Another beneficial effect of a whole grain diet is a lower risk of fatty liver, although the underlying mechanisms remain unknown [102]. Nonalcoholic hepatosteatosis is closely associated with insulin resistance and the promotion of impaired glucose tolerance [103]. In vivo studies in mice demonstrated the significant ARs-dependent suppression of hepatic triglyceride accumulation induced by fat-rich diet, although neither the concentrations of circulating free fatty acids, nor the mRNA expression of both lipogenic- and β-oxidation-related genes were affected [46]. Besides, ARs were shown to increase the fecal excretion of total lipids and cholesterol and to significantly reduce the amounts of fecal bile acids, although the effect was strong only in conditions of elevated hepatic bile secretion. These findings suggest that the increased fecal cholesterol excretion was independent of the increased excretion of fecal bile acids and most likely linked to the ability of ARs as hydrophobic compounds, to reduce the capacity to carry micellar lipids by binding bile acids and suppressing intestinal cholesterol absorption, although the precise mechanism remains to be clarified [46].

6. Conclusions

This systematic review is aimed at the summary of the beneficial effects of ARs on human health. Plenty of evidence indicating diverse ARs bioactivities has been accumulated in recent years (Figure 5).

In vivo and in vitro studies, as well as epidemiological investigations, have shown that ARs can affect many physiological and pathological processes related to the immune system, metabolic regulation, cell signaling, and gene expression regulation. Currently, ARs are used as biomarkers of whole grain wheat and rye product consumption and are proposed to be utilized as adjuvant anticancer and antimicrobial therapeutic agents. Due to ARs ability to take on the role of autoregulators of microbial activity, further investigations concerning their role in «gut microbiome-host organism» interactions are needed.

There are some observations concerning ARs neuroprotective, muscle-protective, and metabolic improving effects. Strong evidence was received about the positive influence of a whole grain diet and increased levels of ARs on human metabolic health.

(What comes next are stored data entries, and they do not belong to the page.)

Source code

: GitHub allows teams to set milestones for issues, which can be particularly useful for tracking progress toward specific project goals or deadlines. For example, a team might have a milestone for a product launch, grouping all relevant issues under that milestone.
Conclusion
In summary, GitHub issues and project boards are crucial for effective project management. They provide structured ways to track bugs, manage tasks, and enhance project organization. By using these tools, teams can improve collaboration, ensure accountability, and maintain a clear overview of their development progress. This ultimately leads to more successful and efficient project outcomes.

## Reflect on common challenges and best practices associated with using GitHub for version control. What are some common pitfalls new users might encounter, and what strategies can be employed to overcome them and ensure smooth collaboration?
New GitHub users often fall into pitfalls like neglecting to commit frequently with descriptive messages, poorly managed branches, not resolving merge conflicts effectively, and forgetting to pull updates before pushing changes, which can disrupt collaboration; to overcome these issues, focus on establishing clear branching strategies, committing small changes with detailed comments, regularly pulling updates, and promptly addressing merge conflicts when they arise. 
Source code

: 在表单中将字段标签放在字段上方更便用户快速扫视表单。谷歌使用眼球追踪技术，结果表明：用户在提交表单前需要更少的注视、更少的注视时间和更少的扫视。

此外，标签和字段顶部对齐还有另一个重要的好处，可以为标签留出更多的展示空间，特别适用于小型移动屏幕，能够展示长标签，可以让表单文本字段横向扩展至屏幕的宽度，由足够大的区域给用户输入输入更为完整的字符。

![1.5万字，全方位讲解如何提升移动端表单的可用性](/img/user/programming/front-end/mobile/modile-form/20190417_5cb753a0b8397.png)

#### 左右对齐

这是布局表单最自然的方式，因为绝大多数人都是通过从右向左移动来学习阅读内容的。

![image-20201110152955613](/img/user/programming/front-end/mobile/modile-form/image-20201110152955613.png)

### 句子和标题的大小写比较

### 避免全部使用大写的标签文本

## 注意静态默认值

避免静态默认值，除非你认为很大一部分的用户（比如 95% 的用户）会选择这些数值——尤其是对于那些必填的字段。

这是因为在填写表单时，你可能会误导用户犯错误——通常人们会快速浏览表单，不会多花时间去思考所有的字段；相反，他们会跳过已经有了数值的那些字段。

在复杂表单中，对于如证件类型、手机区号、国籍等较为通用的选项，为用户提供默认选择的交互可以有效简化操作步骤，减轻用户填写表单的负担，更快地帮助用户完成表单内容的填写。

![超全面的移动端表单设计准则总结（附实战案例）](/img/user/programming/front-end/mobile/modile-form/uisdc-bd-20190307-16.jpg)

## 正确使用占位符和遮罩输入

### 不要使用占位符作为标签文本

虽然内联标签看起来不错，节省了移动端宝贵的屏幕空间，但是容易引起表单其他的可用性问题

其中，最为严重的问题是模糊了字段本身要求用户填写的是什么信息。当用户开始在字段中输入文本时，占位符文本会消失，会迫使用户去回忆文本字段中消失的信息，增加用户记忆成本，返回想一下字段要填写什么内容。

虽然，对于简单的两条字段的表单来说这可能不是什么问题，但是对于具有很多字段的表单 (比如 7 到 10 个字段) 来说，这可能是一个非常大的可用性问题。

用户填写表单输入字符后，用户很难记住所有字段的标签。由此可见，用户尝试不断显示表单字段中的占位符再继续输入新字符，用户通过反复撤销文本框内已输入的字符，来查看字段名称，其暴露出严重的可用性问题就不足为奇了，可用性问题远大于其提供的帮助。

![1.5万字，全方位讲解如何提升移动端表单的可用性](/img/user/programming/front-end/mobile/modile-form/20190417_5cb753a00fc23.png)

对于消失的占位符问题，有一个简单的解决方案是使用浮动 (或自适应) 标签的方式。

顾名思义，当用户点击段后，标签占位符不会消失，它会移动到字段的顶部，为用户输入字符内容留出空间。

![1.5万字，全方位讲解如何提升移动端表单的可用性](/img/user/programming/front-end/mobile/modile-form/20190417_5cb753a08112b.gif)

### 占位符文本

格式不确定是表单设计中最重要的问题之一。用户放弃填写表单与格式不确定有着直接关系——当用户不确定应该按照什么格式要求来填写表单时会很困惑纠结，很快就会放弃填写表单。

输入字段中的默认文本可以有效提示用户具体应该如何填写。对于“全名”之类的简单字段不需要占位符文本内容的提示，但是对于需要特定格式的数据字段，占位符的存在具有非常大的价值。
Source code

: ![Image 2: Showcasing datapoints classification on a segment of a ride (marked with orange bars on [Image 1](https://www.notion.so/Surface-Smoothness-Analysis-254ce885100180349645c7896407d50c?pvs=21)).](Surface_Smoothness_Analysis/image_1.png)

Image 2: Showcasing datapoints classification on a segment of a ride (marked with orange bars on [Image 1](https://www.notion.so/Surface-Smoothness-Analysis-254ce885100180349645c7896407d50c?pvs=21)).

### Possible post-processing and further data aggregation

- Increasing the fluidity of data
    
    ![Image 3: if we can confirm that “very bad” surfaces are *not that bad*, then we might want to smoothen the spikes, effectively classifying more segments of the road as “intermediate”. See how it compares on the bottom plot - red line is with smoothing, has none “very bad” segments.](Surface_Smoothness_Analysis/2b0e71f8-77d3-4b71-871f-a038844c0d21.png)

High plasma concentrations of ARs are proved to be associated with the reduced risk of colon, prostate, and breast cancers. Numerous in vitro studies report the highly cytotoxic properties of high concentrations of ARs for certain types of cancer, particularly, human colon, breast, lung, central nervous, ovarian, cervical, and prostate tumors, and hepatocarcinoma cancer cell lines. Furthermore, the phenolic ring and alkyl chain as structural components of ARs are important for the inhibition of human cancer cell proliferation, although the exact mechanisms of the toxicity are not clear to date.

There are some hypothesized molecular mechanisms of ARs action as bioregulators, including their ability to affect all enzyme-regulated processes in cells, suppress lipolysis in adipocytes, cause genotoxicity, insert into the membranes of erythrocytes, and exert indirect antioxidant capacity.

The characterization of ARs properties provides further support for public health recommendations emphasizing diets rich in whole grains as potentially preventive against metabolic, immune, oncological, and other chronic diseases.

Conflicts of Interest

The authors declare that they have no conflicts of interest.